⟨

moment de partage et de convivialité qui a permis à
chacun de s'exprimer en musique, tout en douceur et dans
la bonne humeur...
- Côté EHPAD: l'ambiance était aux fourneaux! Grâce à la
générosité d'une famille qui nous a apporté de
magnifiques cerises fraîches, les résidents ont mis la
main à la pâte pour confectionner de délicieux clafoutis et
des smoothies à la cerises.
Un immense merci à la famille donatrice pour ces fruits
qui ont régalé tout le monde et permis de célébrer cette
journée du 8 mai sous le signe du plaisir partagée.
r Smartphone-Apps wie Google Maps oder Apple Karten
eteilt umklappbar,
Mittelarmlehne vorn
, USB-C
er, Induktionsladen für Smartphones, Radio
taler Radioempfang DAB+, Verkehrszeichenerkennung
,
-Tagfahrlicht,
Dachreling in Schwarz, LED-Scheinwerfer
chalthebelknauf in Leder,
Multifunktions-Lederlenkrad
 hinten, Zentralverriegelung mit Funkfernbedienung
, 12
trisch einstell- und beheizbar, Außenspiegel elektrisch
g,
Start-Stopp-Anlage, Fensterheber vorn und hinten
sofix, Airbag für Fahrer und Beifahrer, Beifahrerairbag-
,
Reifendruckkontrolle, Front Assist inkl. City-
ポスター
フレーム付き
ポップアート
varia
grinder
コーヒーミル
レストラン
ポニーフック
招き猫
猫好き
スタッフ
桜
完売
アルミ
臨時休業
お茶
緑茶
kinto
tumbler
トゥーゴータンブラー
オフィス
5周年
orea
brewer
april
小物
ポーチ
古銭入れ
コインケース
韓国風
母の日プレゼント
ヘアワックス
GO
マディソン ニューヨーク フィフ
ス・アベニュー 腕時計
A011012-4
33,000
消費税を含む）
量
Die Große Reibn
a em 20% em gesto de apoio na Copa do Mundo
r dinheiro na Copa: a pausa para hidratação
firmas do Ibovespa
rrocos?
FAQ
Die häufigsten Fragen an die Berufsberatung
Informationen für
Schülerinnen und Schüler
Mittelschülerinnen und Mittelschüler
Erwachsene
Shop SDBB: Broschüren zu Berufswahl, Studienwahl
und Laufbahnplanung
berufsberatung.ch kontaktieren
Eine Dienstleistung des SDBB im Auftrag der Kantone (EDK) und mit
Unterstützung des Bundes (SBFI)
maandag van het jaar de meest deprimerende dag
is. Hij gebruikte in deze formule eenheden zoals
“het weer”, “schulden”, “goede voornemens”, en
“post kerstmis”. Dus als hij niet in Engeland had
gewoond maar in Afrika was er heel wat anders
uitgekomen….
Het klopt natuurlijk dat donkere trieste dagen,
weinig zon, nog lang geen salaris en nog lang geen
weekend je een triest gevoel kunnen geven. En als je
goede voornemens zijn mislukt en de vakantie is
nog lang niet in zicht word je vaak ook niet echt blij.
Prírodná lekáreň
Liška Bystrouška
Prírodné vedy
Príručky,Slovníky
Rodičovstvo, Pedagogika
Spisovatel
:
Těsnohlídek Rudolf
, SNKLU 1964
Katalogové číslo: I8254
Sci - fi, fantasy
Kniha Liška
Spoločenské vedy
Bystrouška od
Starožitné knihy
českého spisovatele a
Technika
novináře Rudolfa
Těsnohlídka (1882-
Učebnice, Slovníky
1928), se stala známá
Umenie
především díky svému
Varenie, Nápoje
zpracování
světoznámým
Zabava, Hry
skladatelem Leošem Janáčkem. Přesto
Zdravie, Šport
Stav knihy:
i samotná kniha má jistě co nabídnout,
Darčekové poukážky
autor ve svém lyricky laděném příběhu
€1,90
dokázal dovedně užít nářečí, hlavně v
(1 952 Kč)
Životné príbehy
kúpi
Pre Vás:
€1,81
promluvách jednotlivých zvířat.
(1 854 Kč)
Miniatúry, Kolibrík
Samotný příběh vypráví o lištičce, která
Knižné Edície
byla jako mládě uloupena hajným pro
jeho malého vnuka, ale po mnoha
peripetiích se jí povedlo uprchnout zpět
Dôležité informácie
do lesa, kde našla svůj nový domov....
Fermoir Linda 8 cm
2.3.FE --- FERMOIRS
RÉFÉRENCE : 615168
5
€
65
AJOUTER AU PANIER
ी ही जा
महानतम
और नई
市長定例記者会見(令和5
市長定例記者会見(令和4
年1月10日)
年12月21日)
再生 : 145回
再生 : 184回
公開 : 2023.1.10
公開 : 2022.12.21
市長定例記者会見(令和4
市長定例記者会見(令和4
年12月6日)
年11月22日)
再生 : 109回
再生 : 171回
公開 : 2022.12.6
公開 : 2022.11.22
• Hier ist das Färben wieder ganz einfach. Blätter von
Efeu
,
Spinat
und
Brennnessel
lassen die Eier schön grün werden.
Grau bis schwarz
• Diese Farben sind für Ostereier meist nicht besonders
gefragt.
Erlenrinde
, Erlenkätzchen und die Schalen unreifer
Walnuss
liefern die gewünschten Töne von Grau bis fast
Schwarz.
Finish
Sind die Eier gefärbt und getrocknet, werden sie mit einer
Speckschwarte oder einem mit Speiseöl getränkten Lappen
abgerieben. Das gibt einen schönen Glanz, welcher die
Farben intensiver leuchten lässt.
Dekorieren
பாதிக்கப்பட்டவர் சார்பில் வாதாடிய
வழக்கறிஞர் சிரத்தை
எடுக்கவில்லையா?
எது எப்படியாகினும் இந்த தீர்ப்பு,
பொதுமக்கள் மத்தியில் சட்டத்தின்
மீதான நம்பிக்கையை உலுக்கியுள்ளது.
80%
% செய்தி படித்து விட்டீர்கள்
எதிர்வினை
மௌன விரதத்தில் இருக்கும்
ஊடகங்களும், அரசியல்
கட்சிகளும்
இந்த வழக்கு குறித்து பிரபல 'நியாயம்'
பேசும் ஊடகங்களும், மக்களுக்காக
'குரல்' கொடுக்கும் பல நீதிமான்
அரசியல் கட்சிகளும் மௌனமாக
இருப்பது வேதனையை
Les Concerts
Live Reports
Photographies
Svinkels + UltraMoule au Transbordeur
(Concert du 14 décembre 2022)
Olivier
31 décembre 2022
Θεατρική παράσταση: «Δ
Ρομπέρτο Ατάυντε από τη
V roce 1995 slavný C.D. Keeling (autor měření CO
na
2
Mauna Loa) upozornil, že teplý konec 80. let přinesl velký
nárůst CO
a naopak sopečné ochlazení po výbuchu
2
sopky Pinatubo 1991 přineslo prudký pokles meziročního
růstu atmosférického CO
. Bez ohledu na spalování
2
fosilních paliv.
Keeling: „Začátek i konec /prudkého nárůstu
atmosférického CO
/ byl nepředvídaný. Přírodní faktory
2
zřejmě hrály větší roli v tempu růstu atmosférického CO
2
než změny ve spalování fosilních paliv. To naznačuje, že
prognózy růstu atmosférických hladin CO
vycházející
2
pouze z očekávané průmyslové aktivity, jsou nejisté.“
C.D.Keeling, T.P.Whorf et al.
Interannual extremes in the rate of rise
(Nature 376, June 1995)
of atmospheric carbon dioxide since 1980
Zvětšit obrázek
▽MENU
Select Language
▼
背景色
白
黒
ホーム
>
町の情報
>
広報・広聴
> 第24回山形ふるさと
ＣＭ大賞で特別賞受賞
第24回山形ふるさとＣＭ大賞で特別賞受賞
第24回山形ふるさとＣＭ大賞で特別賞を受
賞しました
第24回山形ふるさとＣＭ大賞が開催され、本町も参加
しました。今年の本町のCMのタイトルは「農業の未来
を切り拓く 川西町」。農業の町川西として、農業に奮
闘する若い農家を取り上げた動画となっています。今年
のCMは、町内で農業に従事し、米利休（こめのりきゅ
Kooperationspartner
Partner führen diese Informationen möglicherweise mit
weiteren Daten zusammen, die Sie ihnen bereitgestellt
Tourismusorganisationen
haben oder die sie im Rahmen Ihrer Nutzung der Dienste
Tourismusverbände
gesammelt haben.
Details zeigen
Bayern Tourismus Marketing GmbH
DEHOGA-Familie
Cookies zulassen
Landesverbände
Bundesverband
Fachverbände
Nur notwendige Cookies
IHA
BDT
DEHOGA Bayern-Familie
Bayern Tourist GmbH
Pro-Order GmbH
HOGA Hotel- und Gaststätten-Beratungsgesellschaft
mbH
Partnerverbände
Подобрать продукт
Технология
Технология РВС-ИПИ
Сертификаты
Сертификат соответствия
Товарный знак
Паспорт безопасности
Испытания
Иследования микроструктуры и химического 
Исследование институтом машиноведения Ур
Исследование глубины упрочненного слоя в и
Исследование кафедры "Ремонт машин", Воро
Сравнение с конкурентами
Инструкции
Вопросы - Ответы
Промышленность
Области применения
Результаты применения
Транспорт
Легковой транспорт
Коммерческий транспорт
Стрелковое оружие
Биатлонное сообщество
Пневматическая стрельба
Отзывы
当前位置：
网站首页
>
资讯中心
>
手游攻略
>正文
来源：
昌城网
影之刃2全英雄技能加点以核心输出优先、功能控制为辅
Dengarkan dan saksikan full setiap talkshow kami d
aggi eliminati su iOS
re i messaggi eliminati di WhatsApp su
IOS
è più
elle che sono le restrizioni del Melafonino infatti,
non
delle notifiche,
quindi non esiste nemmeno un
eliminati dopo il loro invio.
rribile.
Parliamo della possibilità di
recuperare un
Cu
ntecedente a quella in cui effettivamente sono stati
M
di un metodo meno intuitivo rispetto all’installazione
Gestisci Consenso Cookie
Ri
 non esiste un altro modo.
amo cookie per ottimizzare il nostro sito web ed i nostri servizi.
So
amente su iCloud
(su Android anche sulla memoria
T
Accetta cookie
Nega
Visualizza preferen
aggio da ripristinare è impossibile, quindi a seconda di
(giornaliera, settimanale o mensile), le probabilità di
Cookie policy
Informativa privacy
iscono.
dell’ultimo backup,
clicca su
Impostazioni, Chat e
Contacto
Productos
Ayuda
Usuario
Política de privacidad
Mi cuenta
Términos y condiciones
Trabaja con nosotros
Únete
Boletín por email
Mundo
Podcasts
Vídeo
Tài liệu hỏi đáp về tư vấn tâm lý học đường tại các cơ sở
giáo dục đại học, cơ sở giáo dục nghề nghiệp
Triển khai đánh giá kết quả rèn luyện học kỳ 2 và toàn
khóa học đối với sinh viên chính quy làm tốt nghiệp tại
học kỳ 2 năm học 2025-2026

⟩

> [Exercise details] Rewrite the part of the items that runs from the first line through the line containing "magnifiques cerises fraîches, les", substituting "pensionnaires" for "résidents" and leaving everything else as it is.

> [Response to the task]
moment de partage et de convivialité qui a permis à
chacun de s'exprimer en musique, tout en douceur et dans
la bonne humeur...
- Côté EHPAD: l'ambiance était aux fourneaux! Grâce à la
générosité d'une famille qui nous a apporté de
magnifiques cerises fraîches, les pensionnaires ont mis la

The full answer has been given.